As all mothers know, stitching with a toddler in the house is a challenge. They manage to get their sticky little hands on everything. Have you noticed that toddlers hands are almost always sticky?
Even if a mother finds the time to stitch, there are those needles and scissors to worry about…
With a toddler in the house I thought my stitching days were over. I was wrong! I actually manage to put in some quality stitching time.
Here are my tried and tested tips for stitching in a home with a toddler in residence:
- Use only fabric and threads which you can wash when you are finished. No more worrying about sticky fingers or spilled food and drink!
- To ensure there are no scissor accidents: Use an empty dental floss box to cut the threads instead of scissors. Or get a thread cutter, like the famous Clover Thread Cutter. I am not on their payroll, I just happen to own one and love it.
- Needles are easily lost. Make sure you only have 1 out at a time.
- If possible, use only cross-stitch needles – they have a blunt tip.
- Make sure you know where your needle is at all times.

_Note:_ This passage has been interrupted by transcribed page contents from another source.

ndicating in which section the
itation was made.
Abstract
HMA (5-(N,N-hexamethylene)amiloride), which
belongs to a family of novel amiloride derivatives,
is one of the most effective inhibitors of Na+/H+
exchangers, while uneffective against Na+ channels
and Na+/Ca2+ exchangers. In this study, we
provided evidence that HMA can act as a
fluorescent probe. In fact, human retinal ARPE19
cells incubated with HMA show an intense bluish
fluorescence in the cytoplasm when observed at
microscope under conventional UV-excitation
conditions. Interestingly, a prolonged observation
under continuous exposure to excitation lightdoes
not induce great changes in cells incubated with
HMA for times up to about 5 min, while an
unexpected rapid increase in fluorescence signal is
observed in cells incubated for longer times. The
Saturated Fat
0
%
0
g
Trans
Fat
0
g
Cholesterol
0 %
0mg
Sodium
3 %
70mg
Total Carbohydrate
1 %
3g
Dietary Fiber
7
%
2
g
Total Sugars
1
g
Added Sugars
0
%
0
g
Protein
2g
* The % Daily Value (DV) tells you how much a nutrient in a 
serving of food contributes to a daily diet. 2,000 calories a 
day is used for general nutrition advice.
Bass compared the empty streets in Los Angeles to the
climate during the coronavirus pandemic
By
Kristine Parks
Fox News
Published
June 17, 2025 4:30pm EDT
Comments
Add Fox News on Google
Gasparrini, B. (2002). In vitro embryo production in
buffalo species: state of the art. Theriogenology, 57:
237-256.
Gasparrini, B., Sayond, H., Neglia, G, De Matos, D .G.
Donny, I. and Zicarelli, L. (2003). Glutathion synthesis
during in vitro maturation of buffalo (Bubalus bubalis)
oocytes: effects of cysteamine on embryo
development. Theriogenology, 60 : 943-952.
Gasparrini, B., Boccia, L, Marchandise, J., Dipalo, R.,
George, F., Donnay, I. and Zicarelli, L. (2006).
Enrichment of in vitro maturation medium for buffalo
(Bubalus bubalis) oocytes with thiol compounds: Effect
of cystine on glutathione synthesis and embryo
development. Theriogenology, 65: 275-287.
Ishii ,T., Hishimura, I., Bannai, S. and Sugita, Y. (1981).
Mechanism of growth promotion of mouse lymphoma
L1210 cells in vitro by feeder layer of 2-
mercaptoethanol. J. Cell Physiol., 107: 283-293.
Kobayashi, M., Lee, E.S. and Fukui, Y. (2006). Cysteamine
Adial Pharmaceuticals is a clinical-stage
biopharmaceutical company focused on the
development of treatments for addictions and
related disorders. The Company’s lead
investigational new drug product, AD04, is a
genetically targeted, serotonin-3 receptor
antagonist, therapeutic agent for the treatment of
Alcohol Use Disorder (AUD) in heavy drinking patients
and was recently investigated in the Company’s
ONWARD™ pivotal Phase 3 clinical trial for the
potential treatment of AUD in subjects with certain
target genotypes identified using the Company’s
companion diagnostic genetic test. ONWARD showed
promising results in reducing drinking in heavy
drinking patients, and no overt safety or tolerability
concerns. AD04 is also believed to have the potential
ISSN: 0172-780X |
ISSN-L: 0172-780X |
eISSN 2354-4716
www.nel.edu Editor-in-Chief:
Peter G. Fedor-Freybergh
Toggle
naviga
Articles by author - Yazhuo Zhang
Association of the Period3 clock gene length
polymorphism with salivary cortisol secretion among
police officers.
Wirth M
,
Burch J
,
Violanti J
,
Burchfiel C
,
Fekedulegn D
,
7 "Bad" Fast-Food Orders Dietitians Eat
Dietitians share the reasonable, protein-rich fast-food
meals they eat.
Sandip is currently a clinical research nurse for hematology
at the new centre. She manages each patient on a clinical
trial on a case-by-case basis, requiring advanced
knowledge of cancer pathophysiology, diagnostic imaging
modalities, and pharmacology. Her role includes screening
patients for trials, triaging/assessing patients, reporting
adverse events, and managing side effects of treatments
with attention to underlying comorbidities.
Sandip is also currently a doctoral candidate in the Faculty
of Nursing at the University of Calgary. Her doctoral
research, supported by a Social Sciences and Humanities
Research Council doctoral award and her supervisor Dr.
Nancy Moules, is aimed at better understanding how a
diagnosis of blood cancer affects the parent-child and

Have a storage place for your needle when not attached to thread. Check regularly that the needle is not lost. Tips 3 to 5 will save you and your little one from being stabbed by a sharp needle. They also work if you have a special other who is paranoid that you will loose your needles on the couch.
- Work from a copy of the chart. Toddlers like to draw!

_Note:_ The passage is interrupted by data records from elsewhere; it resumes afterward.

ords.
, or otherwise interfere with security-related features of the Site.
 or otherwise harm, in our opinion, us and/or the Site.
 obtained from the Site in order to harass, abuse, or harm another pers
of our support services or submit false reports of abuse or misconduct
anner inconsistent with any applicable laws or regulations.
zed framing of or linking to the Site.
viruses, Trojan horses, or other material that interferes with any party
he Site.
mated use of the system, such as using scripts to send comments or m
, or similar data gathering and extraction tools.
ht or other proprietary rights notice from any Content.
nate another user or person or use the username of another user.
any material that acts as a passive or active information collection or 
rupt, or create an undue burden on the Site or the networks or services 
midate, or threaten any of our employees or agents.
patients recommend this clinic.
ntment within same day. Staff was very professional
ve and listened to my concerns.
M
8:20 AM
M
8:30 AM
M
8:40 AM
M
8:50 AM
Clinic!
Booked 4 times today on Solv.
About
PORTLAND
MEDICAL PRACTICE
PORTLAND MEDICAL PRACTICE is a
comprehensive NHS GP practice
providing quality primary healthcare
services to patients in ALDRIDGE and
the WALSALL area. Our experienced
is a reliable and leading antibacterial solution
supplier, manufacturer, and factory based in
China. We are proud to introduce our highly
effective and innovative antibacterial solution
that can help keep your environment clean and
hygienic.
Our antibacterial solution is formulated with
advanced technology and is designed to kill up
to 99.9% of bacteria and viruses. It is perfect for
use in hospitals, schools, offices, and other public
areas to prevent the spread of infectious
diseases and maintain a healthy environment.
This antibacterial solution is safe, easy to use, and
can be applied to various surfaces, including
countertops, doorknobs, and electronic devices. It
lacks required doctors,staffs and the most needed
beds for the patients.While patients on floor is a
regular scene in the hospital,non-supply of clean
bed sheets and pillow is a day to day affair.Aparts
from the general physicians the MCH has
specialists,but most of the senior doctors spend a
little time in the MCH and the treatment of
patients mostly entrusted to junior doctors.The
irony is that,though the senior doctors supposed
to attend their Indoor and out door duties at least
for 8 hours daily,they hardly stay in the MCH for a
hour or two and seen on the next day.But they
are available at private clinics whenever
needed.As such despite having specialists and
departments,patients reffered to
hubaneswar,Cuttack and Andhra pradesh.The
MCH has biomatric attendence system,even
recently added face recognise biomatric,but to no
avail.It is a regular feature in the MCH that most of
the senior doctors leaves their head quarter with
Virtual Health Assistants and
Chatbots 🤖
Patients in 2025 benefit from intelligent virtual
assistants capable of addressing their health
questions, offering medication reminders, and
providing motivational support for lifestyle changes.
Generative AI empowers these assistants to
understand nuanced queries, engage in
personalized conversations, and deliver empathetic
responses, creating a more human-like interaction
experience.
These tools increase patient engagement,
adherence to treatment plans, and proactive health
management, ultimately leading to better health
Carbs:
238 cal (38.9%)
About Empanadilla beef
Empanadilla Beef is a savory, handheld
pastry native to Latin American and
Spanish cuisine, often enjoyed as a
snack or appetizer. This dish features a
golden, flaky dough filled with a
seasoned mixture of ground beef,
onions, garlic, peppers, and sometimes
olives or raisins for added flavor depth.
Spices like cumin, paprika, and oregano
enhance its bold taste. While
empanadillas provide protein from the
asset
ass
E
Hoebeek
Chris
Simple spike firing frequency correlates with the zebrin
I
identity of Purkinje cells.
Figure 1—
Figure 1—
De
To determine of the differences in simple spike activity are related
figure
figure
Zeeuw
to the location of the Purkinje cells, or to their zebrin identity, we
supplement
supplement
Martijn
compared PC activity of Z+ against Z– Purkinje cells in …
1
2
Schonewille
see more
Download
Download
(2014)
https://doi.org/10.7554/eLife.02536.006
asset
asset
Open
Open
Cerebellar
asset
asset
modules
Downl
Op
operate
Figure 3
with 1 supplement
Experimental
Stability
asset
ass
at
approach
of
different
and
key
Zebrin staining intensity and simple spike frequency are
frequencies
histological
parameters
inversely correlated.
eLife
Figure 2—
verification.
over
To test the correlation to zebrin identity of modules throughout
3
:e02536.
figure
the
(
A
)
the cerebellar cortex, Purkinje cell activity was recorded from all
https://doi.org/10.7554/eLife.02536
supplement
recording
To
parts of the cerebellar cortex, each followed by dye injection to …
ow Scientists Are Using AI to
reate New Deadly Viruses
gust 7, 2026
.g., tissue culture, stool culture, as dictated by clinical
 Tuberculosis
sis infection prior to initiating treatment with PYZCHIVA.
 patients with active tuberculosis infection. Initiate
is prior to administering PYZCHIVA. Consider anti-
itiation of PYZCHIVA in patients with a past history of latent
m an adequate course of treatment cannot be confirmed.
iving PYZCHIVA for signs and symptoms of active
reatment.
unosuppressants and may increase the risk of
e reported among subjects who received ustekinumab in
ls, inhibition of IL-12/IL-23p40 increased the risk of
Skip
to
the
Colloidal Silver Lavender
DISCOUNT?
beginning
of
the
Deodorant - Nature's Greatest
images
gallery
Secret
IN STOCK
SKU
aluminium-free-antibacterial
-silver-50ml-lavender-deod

- Only have the threads and supplies you need to work with out. Toddlers love to tangle up thread.
- Have a rule that the project is yours and not a toy. Be consistent about this.

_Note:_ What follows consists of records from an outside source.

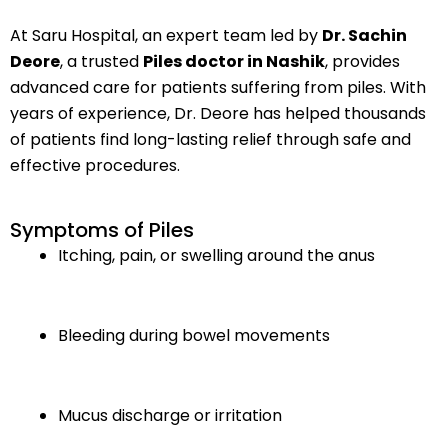
At Saru Hospital, an expert team led by
Dr. Sachin
Deore
, a trusted
Piles doctor in Nashik
, provides
advanced care for patients suffering from piles. With
years of experience, Dr. Deore has helped thousands
of patients find long-lasting relief through safe and
effective procedures.
Symptoms of Piles
Itching, pain, or swelling around the anus
Bleeding during bowel movements
Mucus discharge or irritation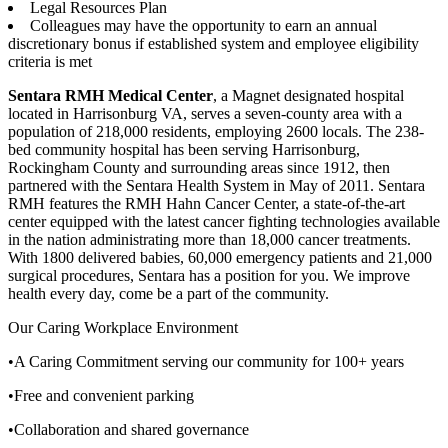
Legal Resources Plan
Colleagues may have the opportunity to earn an annual
discretionary bonus if established system and employee eligibility
criteria is met
Sentara RMH Medical Center
, a Magnet designated hospital
located in Harrisonburg VA, serves a seven-county area with a
population of 218,000 residents, employing 2600 locals. The 238-
bed community hospital has been serving Harrisonburg,
Rockingham County and surrounding areas since 1912, then
partnered with the Sentara Health System in May of 2011. Sentara
RMH features the RMH Hahn Cancer Center, a state-of-the-art
center equipped with the latest cancer fighting technologies available
in the nation administrating more than 18,000 cancer treatments.
With 1800 delivered babies, 60,000 emergency patients and 21,000
surgical procedures, Sentara has a position for you. We improve
health every day, come be a part of the community.
Our Caring Workplace Environment
•A Caring Commitment serving our community for 100+ years
•Free and convenient parking
•Collaboration and shared governance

- Let the toddler look at and touch your project when they show curiosity – only under supervision, remember it is yours! More often than not they’ll quickly loose interest.
- Have a safe and out of the way storage place for your stash.
- Have a place to store your project that is safe from the toddler and easily accessible to you. Always put your project away when you are not working on it. I keep a couple of decoy items in the same drawer with my project, just in case the toddler does manage to stage a raid. I use some of my own things that my daughter likes to play with as decoys. At the moment one of my plastic frames is the favourite.
- Stitch only for a few minutes at a time and make use of the times when your toddler is sleeping. The household tasks can wait. I like to alternate stitching with those tasks. Stitch for 5 to 20min then go do something else… repeat!
If you have time to be reading stitchy blogs, then you have time to stitch… Turn off the computer and pick up that needle!